Judges ordered him released pending appeal, on the ground that he did not pose a flight risk.

Demjanjuk was found guilty of 28,060 counts of being an accessory to murder, one for each person who died during the time he was ruled to have been a guard at the Sobibor camp in Nazi-occupied Poland.

Presiding Judge Ralph Alt said the 91-year-old was a piece of the Nazis' "machinery of destruction."

"The court is convinced that the defendant ... served as a guard at Sobibor from 27 March 1943 to mid-September 1943," Alt said, closing a trial that lasted nearly 18 months.
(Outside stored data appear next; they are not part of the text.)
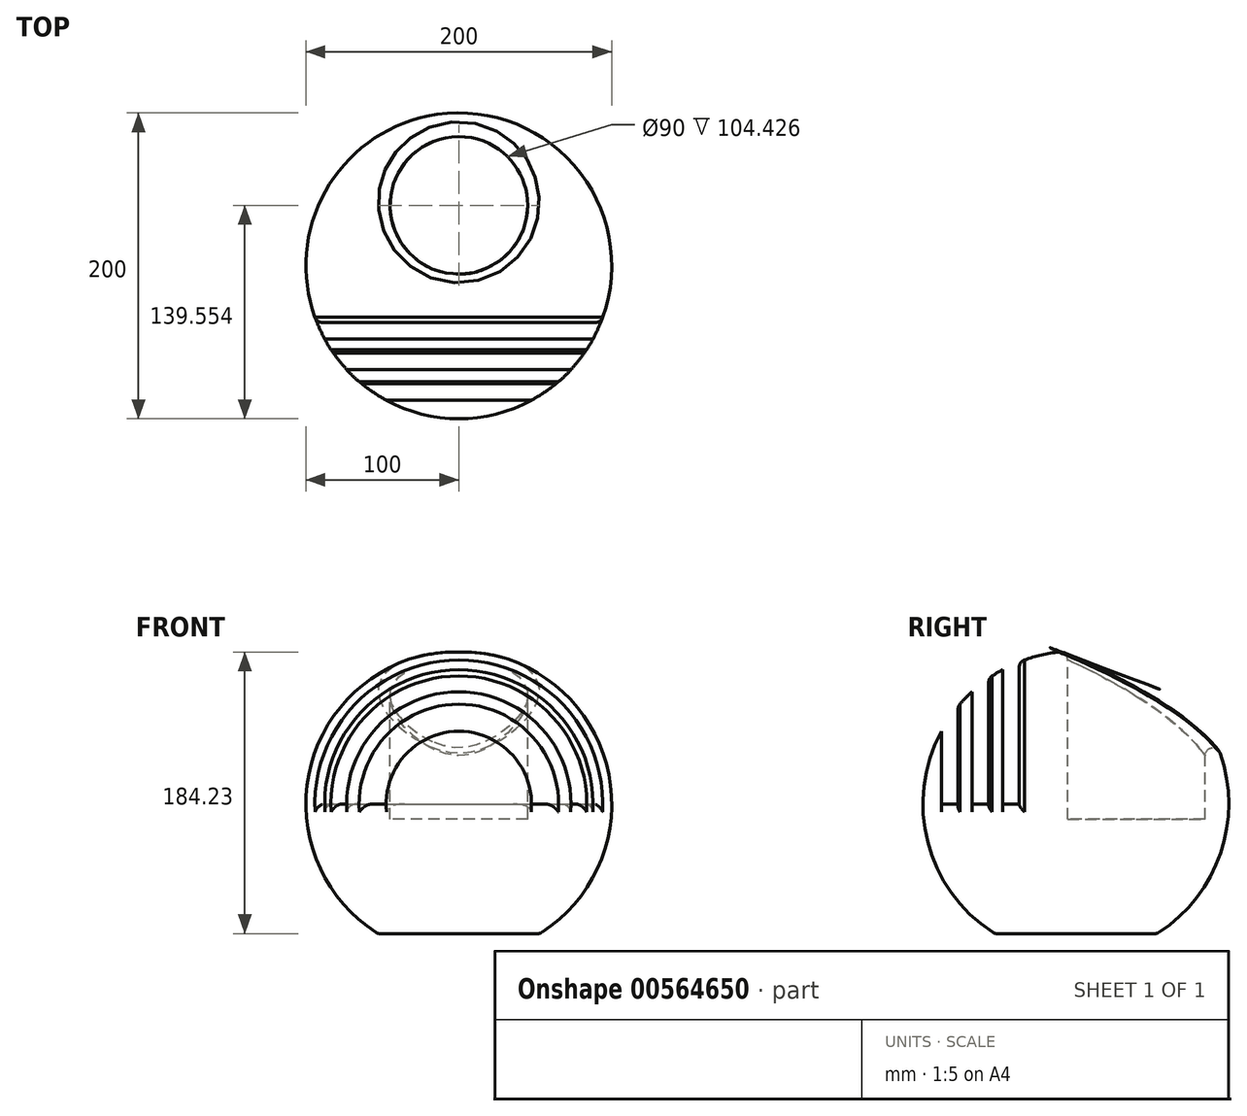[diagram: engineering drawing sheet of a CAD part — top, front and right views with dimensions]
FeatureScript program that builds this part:
annotation { "Feature Type Name" : "Feature", "Feature Type Description" : "" }
export const myFeature = defineFeature(function(context is Context, id is Id, definition is map)
    precondition{}
    {
        {
            var Q0;
            Q0=qCreatedBy(makeId("Front.planeOp"),FACE);
            var sketch = newSketch(context, id + "F0", { "sketchPlane" : qUnion([Q0])});
            skArc(sketch, "E0", {"start": v(0, -100) * mm, "mid": v(100, 0) * mm, "end": v(0, 100) * mm});
            skLineSegment(sketch, "E1", {"start": v(0, 100) * mm, "end": v(0, -100) * mm});
            skSolve(sketch);
        }
        {
            var Q0;
            Q0=makeQuery(id+"F0.imprint","IMPRINT",FACE,{"disambiguationData":[TD([[makeQuery(id+"F0.imprint","IMPRINT",EDGE,{"derivedFrom":sQuery(id+"F0.wireOp",EDGE,"E0")}),1.0]])]});
            var Q1;
            Q1=sQuery(id+"F0.wireOp",EDGE,"E1");
            revolve(context, id + "F1", {"entities" : qUnion([Q0]), "axis" : qUnion([Q1]), "revolveType" : RevolveType.FULL});
        }
        {
            var Q0;
            Q0=qCreatedBy(makeId("Top.planeOp"),FACE);
            var sketch = newSketch(context, id + "F2", { "sketchPlane" : qUnion([Q0])});
            skLineSegment(sketch, "E2.bottom", {"start": v(-117.56, -37) * mm, "end": v(117.03, -37) * mm});
            skLineSegment(sketch, "E2.top", {"start": v(-117.56, -48) * mm, "end": v(117.03, -48) * mm});
            skLineSegment(sketch, "E2.left", {"start": v(-117.56, -37) * mm, "end": v(-117.56, -48) * mm});
            skLineSegment(sketch, "E2.right", {"start": v(117.03, -37) * mm, "end": v(117.03, -48) * mm});
            skLineSegment(sketch, "E3.bottom", {"start": v(-110.24, -57) * mm, "end": v(106.23, -57) * mm});
            skLineSegment(sketch, "E3.top", {"start": v(-110.24, -68) * mm, "end": v(106.23, -68) * mm});
            skLineSegment(sketch, "E3.left", {"start": v(-110.24, -57) * mm, "end": v(-110.24, -68) * mm});
            skLineSegment(sketch, "E3.right", {"start": v(106.23, -57) * mm, "end": v(106.23, -68) * mm});
            skLineSegment(sketch, "E4.bottom", {"start": v(-75.27, -77) * mm, "end": v(76.5, -77) * mm});
            skLineSegment(sketch, "E4.top", {"start": v(-75.27, -88) * mm, "end": v(76.5, -88) * mm});
            skLineSegment(sketch, "E4.left", {"start": v(-75.27, -77) * mm, "end": v(-75.27, -88) * mm});
            skLineSegment(sketch, "E4.right", {"start": v(76.5, -77) * mm, "end": v(76.5, -88) * mm});
            skSolve(sketch);
        }
        {
            var Q0;
            Q0=makeQuery(id+"F2.imprint","IMPRINT",FACE,{"disambiguationData":[TD([[makeQuery(id+"F2.imprint","IMPRINT",EDGE,{"derivedFrom":sQuery(id+"F2.wireOp",EDGE,"IW6yeioO-STk1-u0uN-wqK1-MGAWKFEtwxE6.bottom")}),-1.0]])]});
            var Q1;
            Q1=makeQuery(id+"F2.imprint","IMPRINT",FACE,{"disambiguationData":[TD([[makeQuery(id+"F2.imprint","IMPRINT",EDGE,{"derivedFrom":sQuery(id+"F2.wireOp",EDGE,"eqWsPOYB-hsWt-IOIY-6PBg-MDbqaR3U2wcC.bottom")}),-1.0]])]});
            var Q2;
            Q2=makeQuery(id+"F2.imprint","IMPRINT",FACE,{"disambiguationData":[TD([[makeQuery(id+"F2.imprint","IMPRINT",EDGE,{"derivedFrom":sQuery(id+"F2.wireOp",EDGE,"E2.bottom")}),-1.0]])]});
            var Q3;
            Q3=makeQuery(id+"F2.imprint","IMPRINT",FACE,{"disambiguationData":[TD([[makeQuery(id+"F2.imprint","IMPRINT",EDGE,{"derivedFrom":sQuery(id+"F2.wireOp",EDGE,"E3.bottom")}),-1.0]])]});
            var Q4;
            Q4=makeQuery(id+"F2.imprint","IMPRINT",FACE,{"disambiguationData":[TD([[makeQuery(id+"F2.imprint","IMPRINT",EDGE,{"derivedFrom":sQuery(id+"F2.wireOp",EDGE,"E4.bottom")}),-1.0]])]});
            extrude(context, id + "F3", {"entities" : qUnion([Q0, Q1, Q2, Q3, Q4]), "operationType" : NewBodyOperationType.REMOVE, "depth" : 209 * mm, "offsetDistance" : 25 * mm});
        }
        {
            var Q0;
            Q0=qCreatedBy(makeId("Top.planeOp"),FACE);
            cPlane(context, id + "F4", {"entities" : qUnion([Q0]), "cplaneType" : CPlaneType.OFFSET, "offset" : 100 * mm, "width" : 150 * mm, "height" : 150 * mm});
        }
        {
            var Q0;
            Q0=qCreatedBy(id+"F4.planeOp",FACE);
            var sketch = newSketch(context, id + "F5", { "sketchPlane" : qUnion([Q0])});
            skCircle(sketch, "E5", {"center": v(0, 39.55) * mm, "radius": 45 * mm});
            skSolve(sketch);
        }
        {
            var Q0;
            Q0=qCreatedBy(makeId("Right.planeOp"),FACE);
            var sketch = newSketch(context, id + "F6", { "sketchPlane" : qUnion([Q0])});
            skLineSegment(sketch, "E6.bottom", {"start": v(-76.17, -84.81) * mm, "end": v(88.83, -84.81) * mm});
            skLineSegment(sketch, "E6.top", {"start": v(-76.17, -104.81) * mm, "end": v(88.83, -104.81) * mm});
            skLineSegment(sketch, "E6.left", {"start": v(-76.17, -84.81) * mm, "end": v(-76.17, -104.81) * mm});
            skLineSegment(sketch, "E6.right", {"start": v(88.83, -84.81) * mm, "end": v(88.83, -104.81) * mm});
            skSolve(sketch);
        }
        {
            var Q0;
            Q0=makeQuery(id+"F6.imprint","IMPRINT",FACE,{"disambiguationData":[TD([[makeQuery(id+"F6.imprint","IMPRINT",EDGE,{"derivedFrom":sQuery(id+"F6.wireOp",EDGE,"E6.bottom")}),-1.0]])]});
            extrude(context, id + "F7", {"entities" : qUnion([Q0]), "operationType" : NewBodyOperationType.REMOVE, "depth" : 126 * mm, "offsetDistance" : 25 * mm, "hasSecondDirection" : true, "secondDirectionOppositeDirection" : true, "secondDirectionDepth" : 99 * mm});
        }
        {
            var Q0;
            Q0=makeQuery(id+"F5.imprint","IMPRINT",FACE,{"disambiguationData":[TD([[makeQuery(id+"F5.imprint","IMPRINT",EDGE,{"derivedFrom":sQuery(id+"F5.wireOp",EDGE,"E5")}),1.0]])]});
            extrude(context, id + "F8", {"entities" : qUnion([Q0]), "operationType" : NewBodyOperationType.REMOVE, "oppositeDirection" : true, "depth" : 110 * mm, "offsetDistance" : 25 * mm});
        }
        {
            var Q0;
            Q0=makeQuery(id+"F8.boolean.opBoolean","INTERSECT",EDGE,{"derivedFrom":[makeQuery(id+"F1.opRevolve","SWEPT_FACE",FACE,{"disambiguationData":[OSD([sQuery(id+"F0.wireOp",EDGE,"E0")])]}),makeQuery(id+"F8.opExtrude","SWEPT_FACE",FACE,{"disambiguationData":[OSD([sQuery(id+"F5.wireOp",EDGE,"E5")])]})]});
            fillet(context, id + "F9", {"entities" : qUnion([Q0]), "radius" : 5 * mm, "tangentPropagation" : true, "allowEdgeOverflow" : false});
        }
        {
            var Q0;
            Q0=makeQuery(id+"F3.boolean.opBoolean","INTERSECT",EDGE,{"derivedFrom":[makeQuery(id+"F1.opRevolve","SWEPT_FACE",FACE,{"disambiguationData":[OSD([sQuery(id+"F0.wireOp",EDGE,"E0")])]}),makeQuery(id+"F3.opExtrude","SWEPT_FACE",FACE,{"disambiguationData":[OSD([sQuery(id+"F2.wireOp",EDGE,"E4.bottom")])]})]});
            var Q1;
            Q1=makeQuery(id+"F3.boolean.opBoolean","INTERSECT",EDGE,{"derivedFrom":[makeQuery(id+"F1.opRevolve","SWEPT_FACE",FACE,{"disambiguationData":[OSD([sQuery(id+"F0.wireOp",EDGE,"E0")])]}),makeQuery(id+"F3.opExtrude","SWEPT_FACE",FACE,{"disambiguationData":[OSD([sQuery(id+"F2.wireOp",EDGE,"E3.bottom")])]})]});
            var Q2;
            Q2=makeQuery(id+"F3.boolean.opBoolean","INTERSECT",EDGE,{"derivedFrom":[makeQuery(id+"F1.opRevolve","SWEPT_FACE",FACE,{"disambiguationData":[OSD([sQuery(id+"F0.wireOp",EDGE,"E0")])]}),makeQuery(id+"F3.opExtrude","SWEPT_FACE",FACE,{"disambiguationData":[OSD([sQuery(id+"F2.wireOp",EDGE,"E2.bottom")])]})]});
            var Q3;
            Q3=makeQuery(id+"F3.boolean.opBoolean","INTERSECT",EDGE,{"disambiguationData":[OD(0.0)],"derivedFrom":[makeQuery(id+"F1.opRevolve","SWEPT_FACE",FACE,{"disambiguationData":[OSD([sQuery(id+"F0.wireOp",EDGE,"E0")])]}),makeQuery(id+"F3.opExtrude","CAP_FACE",FACE,{"disambiguationData":[OSD([sQuery(id+"F2.wireOp",EDGE,"E2.bottom"),sQuery(id+"F2.wireOp",EDGE,"E2.top"),sQuery(id+"F2.wireOp",EDGE,"E2.left"),sQuery(id+"F2.wireOp",EDGE,"E2.right")])],"isStart":true})]});
            var Q4;
            Q4=makeQuery(id+"F3.boolean.opBoolean","INTERSECT",EDGE,{"disambiguationData":[OD(0.0)],"derivedFrom":[makeQuery(id+"F1.opRevolve","SWEPT_FACE",FACE,{"disambiguationData":[OSD([sQuery(id+"F0.wireOp",EDGE,"E0")])]}),makeQuery(id+"F3.opExtrude","CAP_FACE",FACE,{"disambiguationData":[OSD([sQuery(id+"F2.wireOp",EDGE,"E3.bottom"),sQuery(id+"F2.wireOp",EDGE,"E3.top"),sQuery(id+"F2.wireOp",EDGE,"E3.left"),sQuery(id+"F2.wireOp",EDGE,"E3.right")])],"isStart":true})]});
            var Q5;
            Q5=makeQuery(id+"F3.boolean.opBoolean","INTERSECT",EDGE,{"disambiguationData":[OD(0.0)],"derivedFrom":[makeQuery(id+"F1.opRevolve","SWEPT_FACE",FACE,{"disambiguationData":[OSD([sQuery(id+"F0.wireOp",EDGE,"E0")])]}),makeQuery(id+"F3.opExtrude","CAP_FACE",FACE,{"disambiguationData":[OSD([sQuery(id+"F2.wireOp",EDGE,"E4.bottom"),sQuery(id+"F2.wireOp",EDGE,"E4.top"),sQuery(id+"F2.wireOp",EDGE,"E4.left"),sQuery(id+"F2.wireOp",EDGE,"E4.right")])],"isStart":true})]});
            var Q6;
            Q6=makeQuery(id+"F3.boolean.opBoolean","INTERSECT",EDGE,{"disambiguationData":[OD(1.0)],"derivedFrom":[makeQuery(id+"F1.opRevolve","SWEPT_FACE",FACE,{"disambiguationData":[OSD([sQuery(id+"F0.wireOp",EDGE,"E0")])]}),makeQuery(id+"F3.opExtrude","CAP_FACE",FACE,{"disambiguationData":[OSD([sQuery(id+"F2.wireOp",EDGE,"E2.bottom"),sQuery(id+"F2.wireOp",EDGE,"E2.top"),sQuery(id+"F2.wireOp",EDGE,"E2.left"),sQuery(id+"F2.wireOp",EDGE,"E2.right")])],"isStart":true})]});
            var Q7;
            Q7=makeQuery(id+"F3.boolean.opBoolean","INTERSECT",EDGE,{"disambiguationData":[OD(1.0)],"derivedFrom":[makeQuery(id+"F1.opRevolve","SWEPT_FACE",FACE,{"disambiguationData":[OSD([sQuery(id+"F0.wireOp",EDGE,"E0")])]}),makeQuery(id+"F3.opExtrude","CAP_FACE",FACE,{"disambiguationData":[OSD([sQuery(id+"F2.wireOp",EDGE,"E3.bottom"),sQuery(id+"F2.wireOp",EDGE,"E3.top"),sQuery(id+"F2.wireOp",EDGE,"E3.left"),sQuery(id+"F2.wireOp",EDGE,"E3.right")])],"isStart":true})]});
            var Q8;
            Q8=makeQuery(id+"F3.boolean.opBoolean","INTERSECT",EDGE,{"disambiguationData":[OD(1.0)],"derivedFrom":[makeQuery(id+"F1.opRevolve","SWEPT_FACE",FACE,{"disambiguationData":[OSD([sQuery(id+"F0.wireOp",EDGE,"E0")])]}),makeQuery(id+"F3.opExtrude","CAP_FACE",FACE,{"disambiguationData":[OSD([sQuery(id+"F2.wireOp",EDGE,"E4.bottom"),sQuery(id+"F2.wireOp",EDGE,"E4.top"),sQuery(id+"F2.wireOp",EDGE,"E4.left"),sQuery(id+"F2.wireOp",EDGE,"E4.right")])],"isStart":true})]});
            fillet(context, id + "F10", {"entities" : qUnion([Q0, Q1, Q2, Q3, Q4, Q5, Q6, Q7, Q8]), "radius" : 5 * mm, "allowEdgeOverflow" : false});
        }
        {
            var Q0;
            Q0=makeQuery(id+"F7.boolean.opBoolean","INTERSECT",EDGE,{"derivedFrom":[makeQuery(id+"F1.opRevolve","SWEPT_FACE",FACE,{"disambiguationData":[OSD([sQuery(id+"F0.wireOp",EDGE,"E0")])]}),makeQuery(id+"F7.opExtrude","SWEPT_FACE",FACE,{"disambiguationData":[OSD([sQuery(id+"F6.wireOp",EDGE,"E6.bottom")])]})]});
            fillet(context, id + "F11", {"entities" : qUnion([Q0]), "radius" : 5 * mm, "tangentPropagation" : true, "allowEdgeOverflow" : false});
        }
    });
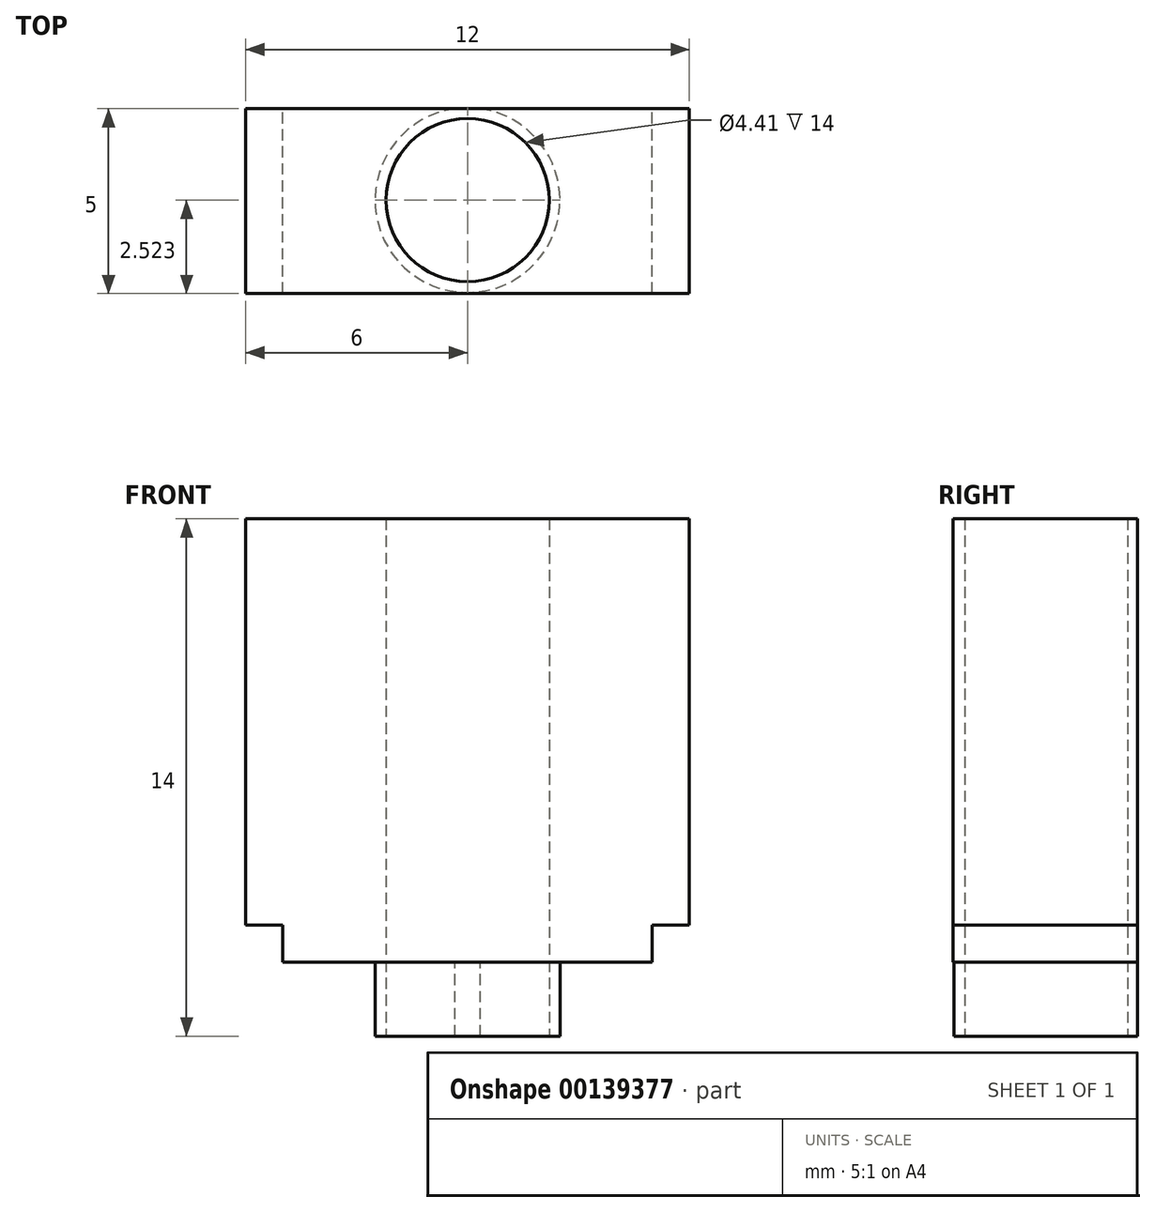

Demjanjuk (dem-YAHN'-yuk) sat in a wheelchair in front of the judges as they announced their verdict, but showed no reaction. He has denied the charges, but declined the opportunity to make a final statement to the court.

Demjanjuk's son, John Demjanjuk Jr., asserted that "the Germans have built a house of cards and it will not stand for long."

Alt later ordered that Demjanjuk be freed during his appeal — a process that is likely to take six months or more — though it wasn't clear when exactly he would leave the prison.

Such a release is not unusual in Germany, and Alt said Demjanjuk did not pose a flight risk because of his advanced age, poor health and the fact that the defendant, deported from the U.S. two years ago, is stateless.

Alt told The Associated Press that meant there were "no grounds" to hold him. "It's the law, and so it's justice," he added. "I say he's guilty, but it's not a final verdict."